WHAT YOU SHOULD DO | Using the entries that follow, write out the line containing "рискует стать холодным", the line containing "искусственная", and every line between them, exactly and nothing else.

RECORDED DATA |

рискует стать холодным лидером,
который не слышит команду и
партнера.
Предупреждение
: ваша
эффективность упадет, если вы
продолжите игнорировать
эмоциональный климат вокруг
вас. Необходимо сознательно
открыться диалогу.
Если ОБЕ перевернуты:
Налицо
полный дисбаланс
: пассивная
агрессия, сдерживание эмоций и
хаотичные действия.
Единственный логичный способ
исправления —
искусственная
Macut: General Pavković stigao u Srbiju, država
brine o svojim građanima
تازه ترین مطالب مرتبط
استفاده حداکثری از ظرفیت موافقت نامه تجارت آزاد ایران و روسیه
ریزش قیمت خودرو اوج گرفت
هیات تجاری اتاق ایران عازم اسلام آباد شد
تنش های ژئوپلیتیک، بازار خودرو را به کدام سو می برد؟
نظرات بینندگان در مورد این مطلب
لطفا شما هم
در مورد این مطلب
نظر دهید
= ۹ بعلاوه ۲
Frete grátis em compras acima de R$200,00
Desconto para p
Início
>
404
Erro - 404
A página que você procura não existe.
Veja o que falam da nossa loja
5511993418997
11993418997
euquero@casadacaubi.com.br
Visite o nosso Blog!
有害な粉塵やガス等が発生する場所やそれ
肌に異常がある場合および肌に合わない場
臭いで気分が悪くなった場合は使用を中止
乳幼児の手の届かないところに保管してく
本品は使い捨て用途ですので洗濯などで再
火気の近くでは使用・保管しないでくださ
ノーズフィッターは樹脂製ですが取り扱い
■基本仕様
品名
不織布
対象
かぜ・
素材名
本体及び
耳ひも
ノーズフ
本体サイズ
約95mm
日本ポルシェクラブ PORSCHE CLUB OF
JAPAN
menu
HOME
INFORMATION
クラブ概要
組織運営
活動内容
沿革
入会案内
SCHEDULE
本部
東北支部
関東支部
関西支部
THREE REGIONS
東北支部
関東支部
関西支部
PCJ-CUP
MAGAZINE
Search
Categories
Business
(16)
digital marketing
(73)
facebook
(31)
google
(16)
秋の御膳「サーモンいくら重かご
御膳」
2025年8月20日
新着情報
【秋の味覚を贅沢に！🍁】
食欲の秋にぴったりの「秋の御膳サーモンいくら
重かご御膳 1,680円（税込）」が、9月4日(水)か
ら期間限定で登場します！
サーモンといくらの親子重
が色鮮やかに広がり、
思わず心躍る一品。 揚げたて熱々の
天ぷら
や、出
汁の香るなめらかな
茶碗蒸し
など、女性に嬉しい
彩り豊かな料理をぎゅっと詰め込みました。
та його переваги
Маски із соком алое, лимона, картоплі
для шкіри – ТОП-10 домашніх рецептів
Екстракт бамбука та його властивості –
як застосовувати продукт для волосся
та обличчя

* * *

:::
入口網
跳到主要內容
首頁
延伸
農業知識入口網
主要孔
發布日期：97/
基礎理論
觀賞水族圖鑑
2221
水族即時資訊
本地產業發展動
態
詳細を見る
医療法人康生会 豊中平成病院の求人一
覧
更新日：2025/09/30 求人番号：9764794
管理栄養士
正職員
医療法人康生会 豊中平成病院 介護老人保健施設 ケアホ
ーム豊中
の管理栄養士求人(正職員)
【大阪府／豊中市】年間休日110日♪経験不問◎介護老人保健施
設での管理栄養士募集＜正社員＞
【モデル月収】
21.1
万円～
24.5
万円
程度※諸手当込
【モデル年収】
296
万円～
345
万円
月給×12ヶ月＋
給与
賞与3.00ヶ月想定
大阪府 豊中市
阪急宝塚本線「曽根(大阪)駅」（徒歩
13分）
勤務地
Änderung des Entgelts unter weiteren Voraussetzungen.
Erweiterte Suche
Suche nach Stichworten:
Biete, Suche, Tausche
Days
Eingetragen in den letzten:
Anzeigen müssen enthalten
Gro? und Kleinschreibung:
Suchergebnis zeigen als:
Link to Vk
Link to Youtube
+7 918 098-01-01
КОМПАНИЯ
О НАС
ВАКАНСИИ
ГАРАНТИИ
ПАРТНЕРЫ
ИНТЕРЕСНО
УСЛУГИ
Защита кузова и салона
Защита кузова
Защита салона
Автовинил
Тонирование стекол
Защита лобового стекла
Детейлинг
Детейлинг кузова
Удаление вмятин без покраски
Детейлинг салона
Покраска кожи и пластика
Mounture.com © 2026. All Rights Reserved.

...

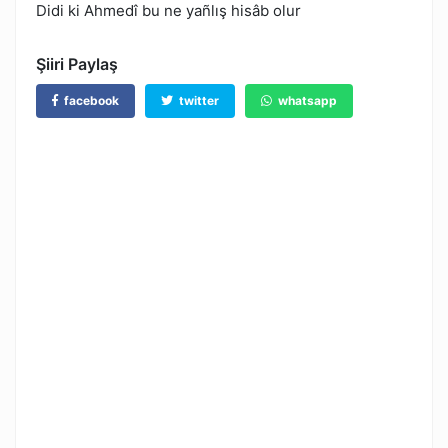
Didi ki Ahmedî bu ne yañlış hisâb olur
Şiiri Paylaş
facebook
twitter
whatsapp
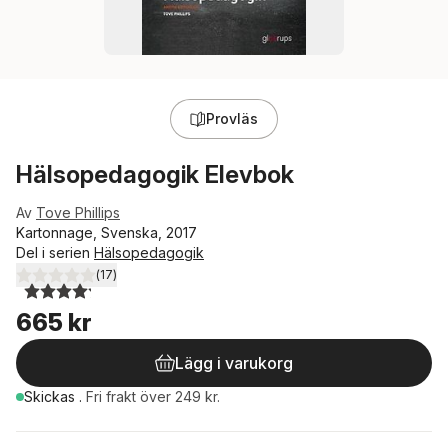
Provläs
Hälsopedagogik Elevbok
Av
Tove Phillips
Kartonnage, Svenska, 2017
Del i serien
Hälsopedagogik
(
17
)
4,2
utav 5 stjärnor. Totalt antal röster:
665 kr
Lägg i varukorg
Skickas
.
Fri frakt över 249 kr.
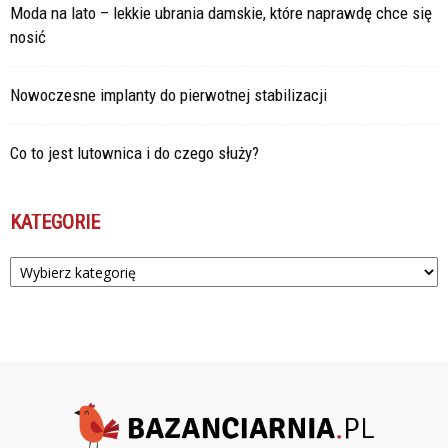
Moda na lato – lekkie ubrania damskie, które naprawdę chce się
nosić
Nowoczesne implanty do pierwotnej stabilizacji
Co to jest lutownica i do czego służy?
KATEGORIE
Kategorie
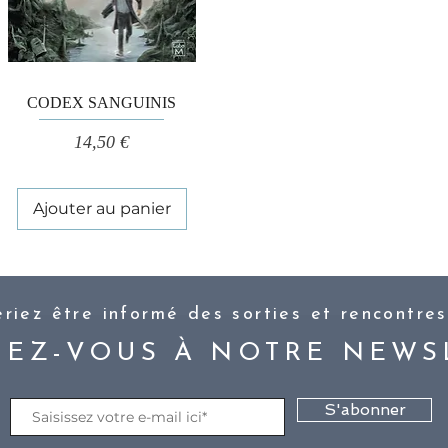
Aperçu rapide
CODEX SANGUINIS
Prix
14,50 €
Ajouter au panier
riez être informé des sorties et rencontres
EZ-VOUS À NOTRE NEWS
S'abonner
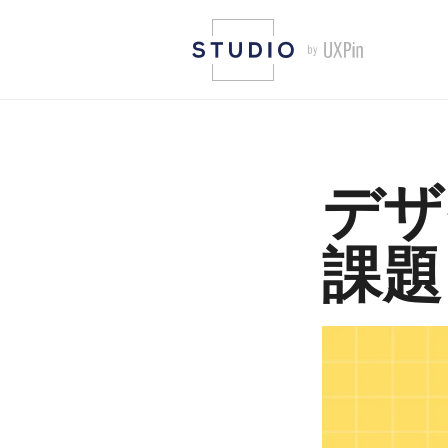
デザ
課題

EXPECTED ANSWER |
рискует стать холодным лидером,
который не слышит команду и
партнера.
Предупреждение
: ваша
эффективность упадет, если вы
продолжите игнорировать
эмоциональный климат вокруг
вас. Необходимо сознательно
открыться диалогу.
Если ОБЕ перевернуты:
Налицо
полный дисбаланс
: пассивная
агрессия, сдерживание эмоций и
хаотичные действия.
Единственный логичный способ
исправления —
искусственная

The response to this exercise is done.